One does not need to support the exposure of minors to sex, violence and gambling websites to realize that we are talking about crude interference in individual freedoms and the freedom of all of us to surf the Internet. The bill does not define what is considered a porn, sex, or violent website, and for good reason. Only totalitarian countries aim to rule which websites are unbecoming. At such locations, the government can characterize any website as harmful and blacklist it.


Who exactly will decide which websites should be blocked? Knesset members have the answers. With a quick gesture they are attempting to turn Internet provides into digital guardians of modesty. The bill obligates them to serve as censors, prevent their customers from freely accessing websites, and it tasks them with ruling whether each website is Kosher or tainted so that they do not break the law. This type of censorship only exists in countries such as Iran, China, and Saudi Arabia.


We can assume that Internet providers will prefer to make strict judgments in order to avoid getting entangled in legal problems and will proceed to block as many websites as possible. We can conclude that any website that is blocked will in fact be paralyzed both economically and publicly.

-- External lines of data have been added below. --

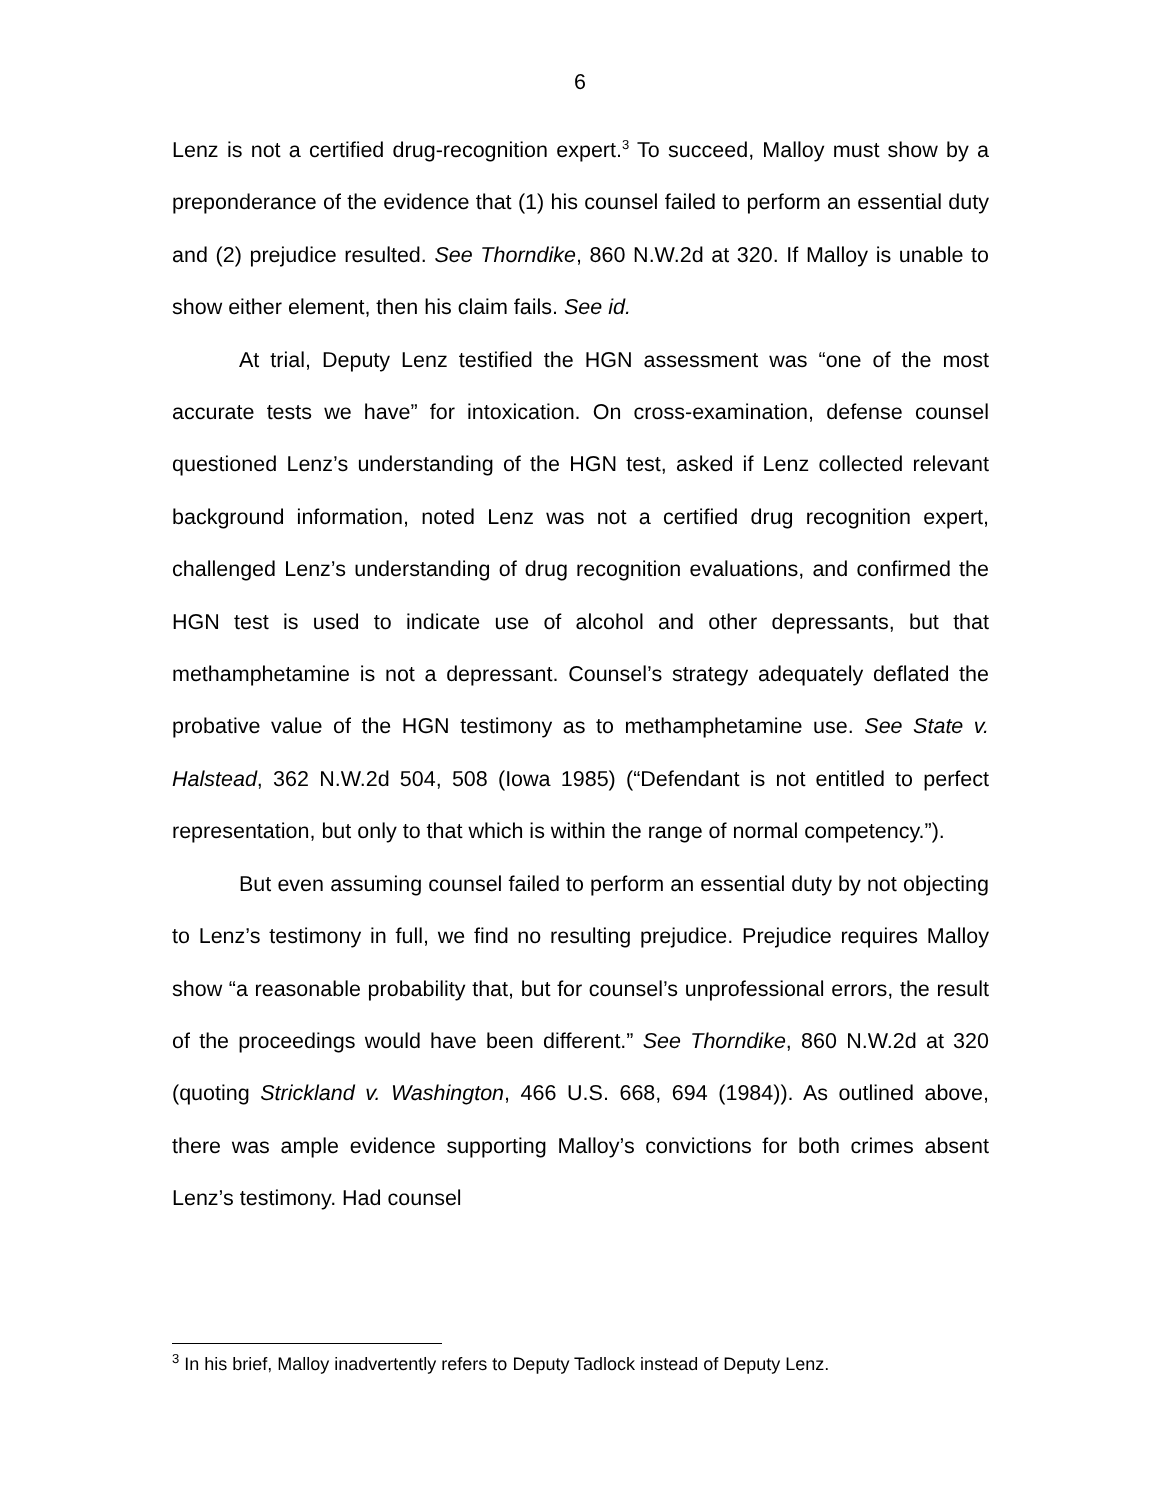6
Lenz is not a certified drug-recognition expert.<sup>3</sup> To succeed, Malloy must show by a preponderance of the evidence that (1) his counsel failed to perform an essential duty and (2) prejudice resulted. See Thorndike, 860 N.W.2d at 320. If Malloy is unable to show either element, then his claim fails. See id.
At trial, Deputy Lenz testified the HGN assessment was “one of the most accurate tests we have” for intoxication. On cross-examination, defense counsel questioned Lenz’s understanding of the HGN test, asked if Lenz collected relevant background information, noted Lenz was not a certified drug recognition expert, challenged Lenz’s understanding of drug recognition evaluations, and confirmed the HGN test is used to indicate use of alcohol and other depressants, but that methamphetamine is not a depressant. Counsel’s strategy adequately deflated the probative value of the HGN testimony as to methamphetamine use. See State v. Halstead, 362 N.W.2d 504, 508 (Iowa 1985) (“Defendant is not entitled to perfect representation, but only to that which is within the range of normal competency.”).
But even assuming counsel failed to perform an essential duty by not objecting to Lenz’s testimony in full, we find no resulting prejudice. Prejudice requires Malloy show “a reasonable probability that, but for counsel’s unprofessional errors, the result of the proceedings would have been different.” See Thorndike, 860 N.W.2d at 320 (quoting Strickland v. Washington, 466 U.S. 668, 694 (1984)). As outlined above, there was ample evidence supporting Malloy’s convictions for both crimes absent Lenz’s testimony. Had counsel
<sup>3</sup> In his brief, Malloy inadvertently refers to Deputy Tadlock instead of Deputy Lenz.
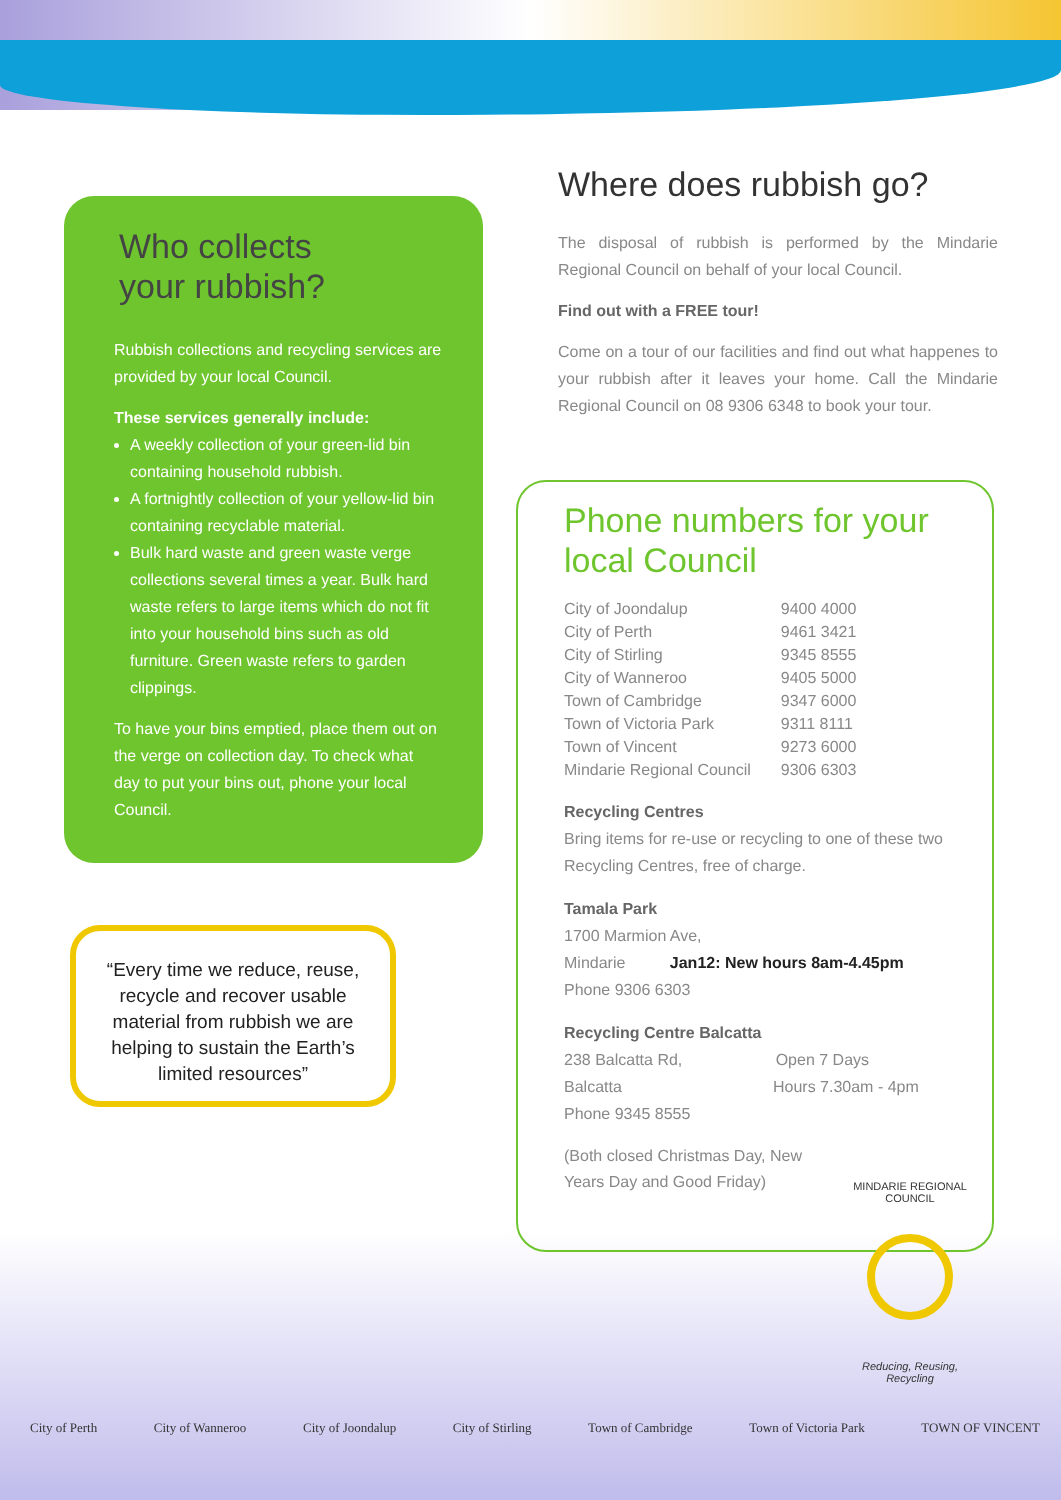Who collects
your rubbish?
Rubbish collections and recycling services are provided by your local Council.
These services generally include:
A weekly collection of your green-lid bin containing household rubbish.
A fortnightly collection of your yellow-lid bin containing recyclable material.
Bulk hard waste and green waste verge collections several times a year. Bulk hard waste refers to large items which do not fit into your household bins such as old furniture. Green waste refers to garden clippings.
To have your bins emptied, place them out on the verge on collection day. To check what day to put your bins out, phone your local Council.
Where does rubbish go?
The disposal of rubbish is performed by the Mindarie Regional Council on behalf of your local Council.
Find out with a FREE tour!
Come on a tour of our facilities and find out what happenes to your rubbish after it leaves your home. Call the Mindarie Regional Council on 08 9306 6348 to book your tour.
Phone numbers for your local Council
| City of Joondalup | 9400 4000 |
| City of Perth | 9461 3421 |
| City of Stirling | 9345 8555 |
| City of Wanneroo | 9405 5000 |
| Town of Cambridge | 9347 6000 |
| Town of Victoria Park | 9311 8111 |
| Town of Vincent | 9273 6000 |
| Mindarie Regional Council | 9306 6303 |
Recycling Centres
Bring items for re-use or recycling to one of these two Recycling Centres, free of charge.
Tamala Park
1700 Marmion Ave,
Mindarie Jan12: New hours 8am-4.45pm
Phone 9306 6303
Recycling Centre Balcatta
238 Balcatta Rd, Open 7 Days
Balcatta Hours 7.30am - 4pm
Phone 9345 8555
(Both closed Christmas Day, New Years Day and Good Friday)
MINDARIE REGIONAL COUNCIL
Reducing, Reusing, Recycling
“Every time we reduce, reuse, recycle and recover usable material from rubbish we are helping to sustain the Earth’s limited resources”
City of Perth City of Wanneroo City of Joondalup City of Stirling Town of Cambridge Town of Victoria Park TOWN OF VINCENT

Such terrible bills not only fail to offer benefits but also make the situation worse. Knesset members can make use of a research and information center that assists the legislation process, and therefore it is unfortunate to discover that there are 25 Knesset members who are willing to raise their hand in favor of such careless and dangerous proposal.


This legislative work ignores a process of self-regulation that has already been launched in the framework of a forum that deals with protecting minors on the Internet. The forum, which was established by the Israeli Internet Association, is working in a bid to formulate agreed-upon norms of conduct to protect minors online without the legislator's interference.


This type of formula, where the codes of online conduct are determined by the involved parties, is already working in various countries that have set guidelines for protecting minors online in conjunction with the Internet industry, child welfare organizations, and other elements. There are several steps that can be adopted in order to dramatically boost the safety of minors on the Internet without laws that would greatly harm most surfers.


Delegation to China

Knesset Member Amnon Cohen from Shas is not alone. MK Avraham Ravitz from United Torah Judaism recently submitted a bill that calls for a six-month prison term for an owner or sales agent that sells Internet services to youths under 18 years of age.


Meanwhile, Communication Minister Ariel Atias from Shas is looking into the possibility of obligating Internet providers to install software that would screen websites and prevent children from accessing harmful sites.


Should those bills be approved, Internet providers would be forced to manage a black list of thousands of websites, and employees would be sent to jail for each violation.


It would be no surprise if soon we see a wise Knesset member proposing that any website owner be obligated to secure a government permit. Despite the fact we are talking about bills that were approved, at most, in a preliminary reading only, if we do not see public resistance it might be worthwhile to consider sending a delegation of experts to China.


There they can learn the secrets of the "Chinese firewall," which prevents about 137 million people from visiting websites that the government views as endangering the public's morality.